*** Block opens ***

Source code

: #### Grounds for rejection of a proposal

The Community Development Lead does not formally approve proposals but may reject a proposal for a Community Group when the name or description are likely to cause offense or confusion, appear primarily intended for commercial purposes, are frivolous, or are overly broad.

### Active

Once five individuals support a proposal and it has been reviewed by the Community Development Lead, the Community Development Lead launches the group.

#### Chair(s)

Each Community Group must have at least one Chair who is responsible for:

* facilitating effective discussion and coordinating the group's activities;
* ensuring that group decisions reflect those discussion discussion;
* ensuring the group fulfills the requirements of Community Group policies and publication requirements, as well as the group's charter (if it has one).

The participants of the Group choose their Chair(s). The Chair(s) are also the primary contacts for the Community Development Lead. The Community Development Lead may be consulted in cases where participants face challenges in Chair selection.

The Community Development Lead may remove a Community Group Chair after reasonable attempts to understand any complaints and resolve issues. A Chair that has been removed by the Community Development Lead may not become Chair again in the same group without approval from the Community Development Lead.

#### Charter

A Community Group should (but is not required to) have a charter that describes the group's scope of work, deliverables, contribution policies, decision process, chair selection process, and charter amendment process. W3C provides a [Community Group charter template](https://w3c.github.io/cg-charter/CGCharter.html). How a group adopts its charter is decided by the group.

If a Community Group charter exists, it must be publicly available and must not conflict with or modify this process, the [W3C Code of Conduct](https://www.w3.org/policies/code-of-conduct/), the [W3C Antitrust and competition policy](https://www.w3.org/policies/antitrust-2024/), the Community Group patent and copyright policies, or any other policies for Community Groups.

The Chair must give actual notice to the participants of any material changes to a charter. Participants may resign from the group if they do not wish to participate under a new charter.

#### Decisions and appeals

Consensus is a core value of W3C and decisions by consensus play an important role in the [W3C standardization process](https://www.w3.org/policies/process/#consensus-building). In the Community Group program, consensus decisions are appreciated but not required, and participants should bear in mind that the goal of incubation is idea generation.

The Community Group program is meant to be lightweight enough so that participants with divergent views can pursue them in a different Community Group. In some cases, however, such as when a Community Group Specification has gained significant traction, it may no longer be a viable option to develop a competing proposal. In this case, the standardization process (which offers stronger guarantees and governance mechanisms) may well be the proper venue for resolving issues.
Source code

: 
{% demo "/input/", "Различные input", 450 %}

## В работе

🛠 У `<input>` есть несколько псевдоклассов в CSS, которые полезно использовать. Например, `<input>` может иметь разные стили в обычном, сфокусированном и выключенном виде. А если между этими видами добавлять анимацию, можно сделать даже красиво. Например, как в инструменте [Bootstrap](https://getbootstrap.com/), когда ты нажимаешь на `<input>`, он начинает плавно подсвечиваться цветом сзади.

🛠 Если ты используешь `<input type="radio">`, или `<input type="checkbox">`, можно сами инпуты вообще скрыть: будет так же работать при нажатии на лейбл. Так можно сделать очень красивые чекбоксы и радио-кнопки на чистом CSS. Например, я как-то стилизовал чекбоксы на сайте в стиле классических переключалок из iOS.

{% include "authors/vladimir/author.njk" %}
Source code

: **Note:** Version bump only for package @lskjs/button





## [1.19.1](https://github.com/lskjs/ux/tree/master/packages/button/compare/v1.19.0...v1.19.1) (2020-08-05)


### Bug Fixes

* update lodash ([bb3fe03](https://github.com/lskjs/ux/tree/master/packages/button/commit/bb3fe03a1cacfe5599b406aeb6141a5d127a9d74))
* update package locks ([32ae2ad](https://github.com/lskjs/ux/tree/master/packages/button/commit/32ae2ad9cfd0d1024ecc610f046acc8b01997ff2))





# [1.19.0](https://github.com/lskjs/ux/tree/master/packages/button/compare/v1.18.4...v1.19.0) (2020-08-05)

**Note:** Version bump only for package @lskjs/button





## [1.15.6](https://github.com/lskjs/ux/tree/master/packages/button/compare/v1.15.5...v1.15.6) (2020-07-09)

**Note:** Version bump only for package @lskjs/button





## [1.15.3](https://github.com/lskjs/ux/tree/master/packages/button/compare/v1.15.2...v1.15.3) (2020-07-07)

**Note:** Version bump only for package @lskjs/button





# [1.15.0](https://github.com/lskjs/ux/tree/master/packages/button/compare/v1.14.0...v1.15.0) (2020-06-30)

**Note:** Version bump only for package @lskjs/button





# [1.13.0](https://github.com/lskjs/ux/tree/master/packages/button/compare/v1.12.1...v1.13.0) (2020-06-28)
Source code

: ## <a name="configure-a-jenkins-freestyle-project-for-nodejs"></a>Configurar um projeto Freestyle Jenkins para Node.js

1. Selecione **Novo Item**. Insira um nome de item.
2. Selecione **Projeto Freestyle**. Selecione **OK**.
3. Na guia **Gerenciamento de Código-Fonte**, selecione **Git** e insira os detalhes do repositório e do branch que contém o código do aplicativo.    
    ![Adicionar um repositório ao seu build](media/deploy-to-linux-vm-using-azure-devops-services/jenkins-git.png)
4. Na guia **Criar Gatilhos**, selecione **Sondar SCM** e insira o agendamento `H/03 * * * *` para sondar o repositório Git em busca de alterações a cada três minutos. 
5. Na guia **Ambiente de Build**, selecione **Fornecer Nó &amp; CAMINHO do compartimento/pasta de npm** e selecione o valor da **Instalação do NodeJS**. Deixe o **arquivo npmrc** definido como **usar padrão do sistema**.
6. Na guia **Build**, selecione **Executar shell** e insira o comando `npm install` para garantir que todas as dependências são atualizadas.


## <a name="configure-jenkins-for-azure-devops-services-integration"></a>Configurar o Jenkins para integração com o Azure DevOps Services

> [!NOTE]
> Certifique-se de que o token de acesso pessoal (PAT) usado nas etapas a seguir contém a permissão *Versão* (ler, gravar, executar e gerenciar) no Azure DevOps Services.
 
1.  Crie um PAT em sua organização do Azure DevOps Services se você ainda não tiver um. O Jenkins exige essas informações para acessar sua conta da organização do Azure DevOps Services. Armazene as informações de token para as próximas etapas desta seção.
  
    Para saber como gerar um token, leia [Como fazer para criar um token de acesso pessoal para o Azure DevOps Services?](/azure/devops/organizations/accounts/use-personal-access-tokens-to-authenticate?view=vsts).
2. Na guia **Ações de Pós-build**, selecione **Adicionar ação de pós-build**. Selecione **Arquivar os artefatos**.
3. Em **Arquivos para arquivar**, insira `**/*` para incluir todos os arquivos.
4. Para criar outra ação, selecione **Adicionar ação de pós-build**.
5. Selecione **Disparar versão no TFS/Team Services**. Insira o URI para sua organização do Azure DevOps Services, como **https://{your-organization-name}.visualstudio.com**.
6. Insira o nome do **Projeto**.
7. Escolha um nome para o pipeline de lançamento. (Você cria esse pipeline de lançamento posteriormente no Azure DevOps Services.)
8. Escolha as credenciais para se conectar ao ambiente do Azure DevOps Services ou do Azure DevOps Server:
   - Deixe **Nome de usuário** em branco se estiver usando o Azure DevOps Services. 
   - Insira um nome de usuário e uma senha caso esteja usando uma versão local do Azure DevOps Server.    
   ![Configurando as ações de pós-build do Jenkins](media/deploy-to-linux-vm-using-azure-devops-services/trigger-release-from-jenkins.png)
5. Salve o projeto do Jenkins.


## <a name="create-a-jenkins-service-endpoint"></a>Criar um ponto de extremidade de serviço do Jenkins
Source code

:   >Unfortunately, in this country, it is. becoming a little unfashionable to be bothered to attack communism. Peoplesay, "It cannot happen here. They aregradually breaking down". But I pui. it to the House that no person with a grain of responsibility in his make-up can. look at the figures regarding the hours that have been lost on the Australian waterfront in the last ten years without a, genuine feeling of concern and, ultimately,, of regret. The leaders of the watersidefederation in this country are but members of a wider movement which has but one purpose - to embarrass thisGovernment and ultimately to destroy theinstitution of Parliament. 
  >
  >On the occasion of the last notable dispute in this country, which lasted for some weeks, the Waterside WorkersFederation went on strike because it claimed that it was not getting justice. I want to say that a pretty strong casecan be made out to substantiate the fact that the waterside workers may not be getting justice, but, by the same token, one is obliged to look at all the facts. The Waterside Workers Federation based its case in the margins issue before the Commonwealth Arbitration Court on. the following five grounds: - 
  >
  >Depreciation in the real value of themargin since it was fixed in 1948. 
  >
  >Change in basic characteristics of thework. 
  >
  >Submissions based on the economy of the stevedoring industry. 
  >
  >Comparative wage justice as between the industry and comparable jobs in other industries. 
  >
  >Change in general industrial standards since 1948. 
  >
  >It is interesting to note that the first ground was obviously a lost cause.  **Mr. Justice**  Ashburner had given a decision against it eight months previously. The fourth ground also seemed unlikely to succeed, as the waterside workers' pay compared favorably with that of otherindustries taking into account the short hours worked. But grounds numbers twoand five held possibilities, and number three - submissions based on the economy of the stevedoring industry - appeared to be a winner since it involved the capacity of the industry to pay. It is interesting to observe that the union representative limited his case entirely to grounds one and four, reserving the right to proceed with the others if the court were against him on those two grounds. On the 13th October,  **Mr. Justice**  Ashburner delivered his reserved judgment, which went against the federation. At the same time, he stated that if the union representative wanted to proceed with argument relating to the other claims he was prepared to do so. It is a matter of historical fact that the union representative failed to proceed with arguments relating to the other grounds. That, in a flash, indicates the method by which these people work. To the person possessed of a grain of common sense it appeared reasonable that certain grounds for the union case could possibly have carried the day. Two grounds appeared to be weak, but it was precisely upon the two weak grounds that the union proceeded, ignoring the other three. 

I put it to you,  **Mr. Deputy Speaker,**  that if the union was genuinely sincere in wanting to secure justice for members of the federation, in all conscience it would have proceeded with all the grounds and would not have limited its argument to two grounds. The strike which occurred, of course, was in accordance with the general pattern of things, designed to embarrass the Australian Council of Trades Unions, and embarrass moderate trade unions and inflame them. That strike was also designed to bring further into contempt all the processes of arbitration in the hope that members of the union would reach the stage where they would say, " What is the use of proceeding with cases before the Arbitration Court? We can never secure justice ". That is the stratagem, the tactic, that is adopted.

*** Block closes ***

WORK ORDER — Select each line of the listing above that contains the word "discussion".

EXERCISE SOLUTION —
* facilitating effective discussion and coordinating the group's activities;
* ensuring that group decisions reflect those discussion discussion;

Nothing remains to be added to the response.